I liked watching some of the T20 games but would have missedthem if I had to go to see a really nice movie.

I wouldn't do it if India were playing Pakistan or Australia in an odi and I would take five days off from anything I had scheduled if itwas a test match.
 

vic_orthdox

Global Moderator
Richard said:
I think it already did - most people acknowledged the structures of 1975, 1979, 1983, 1992 and 2007 as top-class (and possibly 1987 too, I'm not sure).
Depends on whether you include the spacing of games as the structure (WRT 2007).
 

GIMH

Norwood's on Fire
That's fair enough. For me I guess I enjoy T20 and ODI about the same, but love love love a good Test match, alas I hardly saw any live Test action this summer because I didn't get Sky Sports until the end of the India series.
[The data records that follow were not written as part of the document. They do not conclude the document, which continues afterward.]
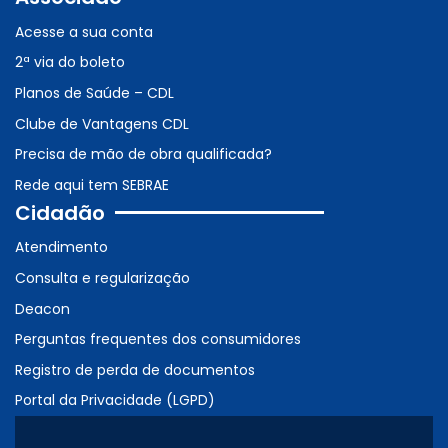
Acesse a sua conta
2ª via do boleto
Planos de Saúde – CDL
Clube de Vantagens CDL
Precisa de mão de obra qualificada?
Rede aqui tem SEBRAE
Cidadão
Atendimento
Consulta e regularização
Deacon
Perguntas frequentes dos consumidores
Registro de perda de documentos
Portal da Privacidade (LGPD)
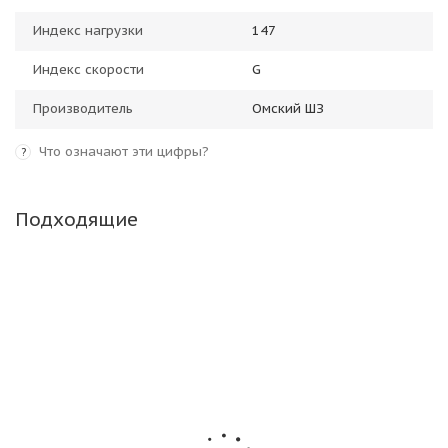
Индекс нагрузки
147
Индекс скорости
G
Производитель
Омский ШЗ
Что означают эти цифры?
?
Подходящие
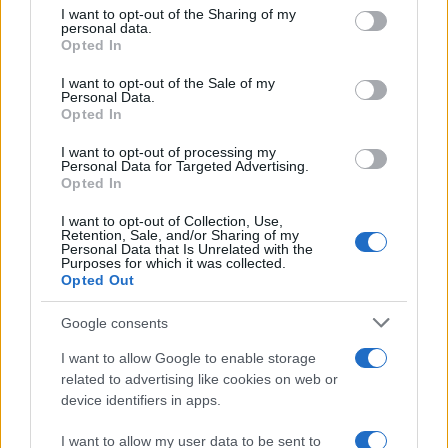
not limited to your visit or usage behaviour. You may click to
I want to opt-out of the Sharing of my
personal data.
grant or deny consent to Google and its third-party tags to
Opted In
use your data for below specified purposes in below Google
consent section.
I want to opt-out of the Sale of my
Personal Data.
Opted In
I want to opt-out of processing my
Personal Data for Targeted Advertising.
Opted In
I want to opt-out of Collection, Use,
Retention, Sale, and/or Sharing of my
Personal Data that Is Unrelated with the
Purposes for which it was collected.
Opted Out
Google consents
I want to allow Google to enable storage
related to advertising like cookies on web or
device identifiers in apps.
I want to allow my user data to be sent to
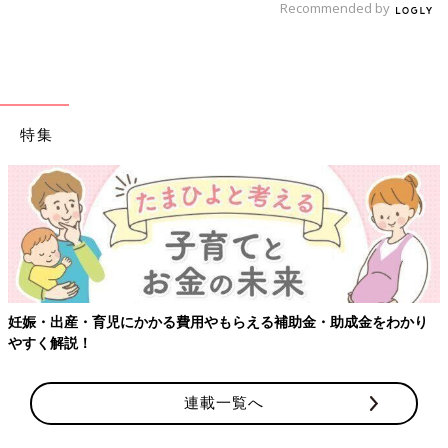
Recommended by
特集
妊娠・出産・育児にかかる費用やもらえる補助金・助成金をわかり
やすく解説！
連載一覧へ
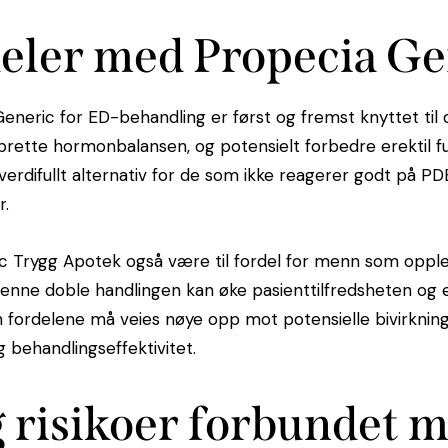
deler med Propecia Ge
neric for ED-behandling er først og fremst knyttet til
pprette hormonbalansen, og potensielt forbedre erektil fu
verdifullt alternativ for de som ikke reagerer godt på PD
r.
ic
Trygg Apotek
også være til fordel for menn som oppl
Denne doble handlingen kan øke pasienttilfredsheten og e
fordelene må veies nøye opp mot potensielle bivirkninge
g behandlingseffektivitet.
 risikoer forbundet 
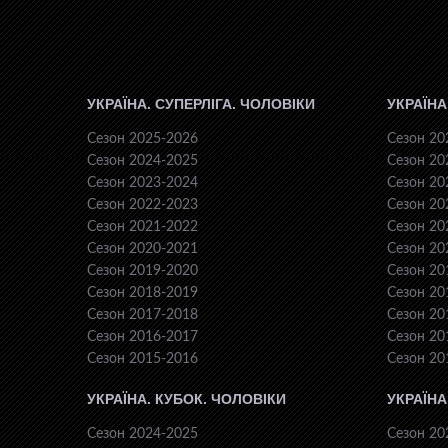
УКРАЇНА. СУПЕРЛІГА. ЧОЛОВІКИ
УКРАЇНА
Сезон 2025-2026
Сезон 20
Сезон 2024-2025
Сезон 20
Сезон 2023-2024
Сезон 20
Сезон 2022-2023
Сезон 20
Сезон 2021-2022
Сезон 20
Сезон 2020-2021
Сезон 20
Сезон 2019-2020
Сезон 20
Сезон 2018-2019
Сезон 20
Сезон 2017-2018
Сезон 20
Сезон 2016-2017
Сезон 20
Сезон 2015-2016
Сезон 20
УКРАЇНА. КУБОК. ЧОЛОВІКИ
УКРАЇНА
Сезон 2024-2025
Сезон 20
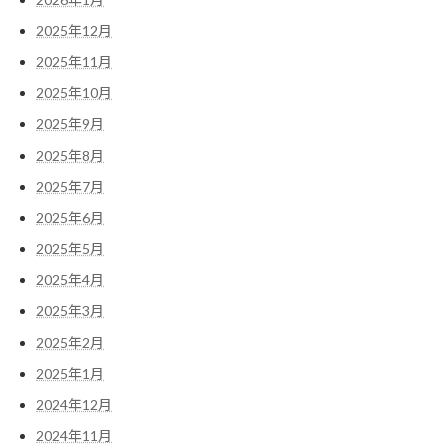
2025年12月
2025年11月
2025年10月
2025年9月
2025年8月
2025年7月
2025年6月
2025年5月
2025年4月
2025年3月
2025年2月
2025年1月
2024年12月
2024年11月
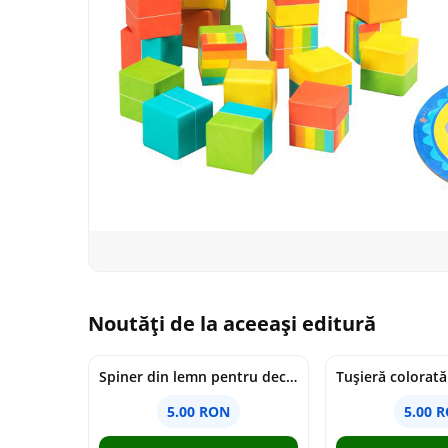
Noutăți de la aceeași editură
Spiner din lemn pentru decorat, 15 cm
Tușieră colorată
5.00 RON
5.00 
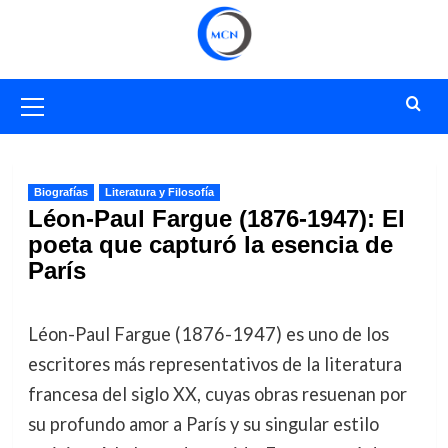
Saltar
al
contenido
Menú
primario
Biografías
Literatura y Filosofía
Léon-Paul Fargue (1876-1947): El
poeta que capturó la esencia de
París
Léon-Paul Fargue (1876-1947) es uno de los
escritores más representativos de la literatura
francesa del siglo XX, cuyas obras resuenan por
su profundo amor a París y su singular estilo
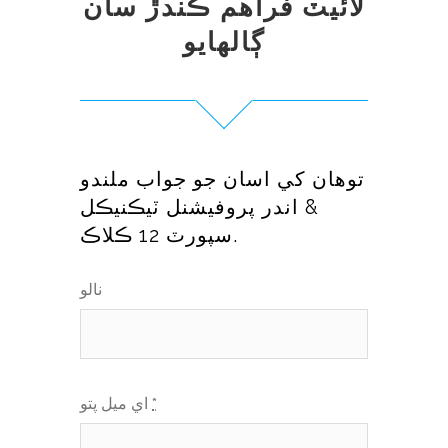
لائيٽ فراهم ڪندڙ سان
ڳالهايو
توھان کي اسان جو جواب ملندو
& اندر پروفيشنل ٽيڪنيڪل
سپورٽ 12 ڪلاڪ.
نالو
*
اي ميل پتو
The thing with my lifestyle at the moment though, is that I rarely get the time to watch a full day's play, but a T20 I can get away with.

In summary, I would rather watch a Test match than any other Cricket, but I get to watch limited overs Cricket more (proportionally) so in that way both of the shorter forms are good for me at the moment.
 

Richard

Cricket Web Staff Member
Depends on whether you include the spacing of games as the structure (WRT 2007).
As I said (think it was earlier this thread :unsure:) I don't have a problem with the one-game-a-day format. It's what works best for TV, and like it or not (and I don't mind terribly TBH) TV is what keeps cricket's coffers from being bare.

I think if you start the Tournament Proper at the Super Eight stage, it'd work very well.
 

Richard

Cricket Web Staff Member
The thing with my lifestyle at the moment though, is that I rarely get the time to watch a full day's play, but a T20 I can get away with.
That's actually pretty much true with me. I'm very fortunate in that I can take a long-wave radio to work and listen to TMS throughout a day, with no interruption. There's no part of my job that listening to a radio impedes upon.

I also take gym trips often enough, which sometimes means I miss highlights, but I can easily enough watch a different set as there are always two, sometimes three, screenings.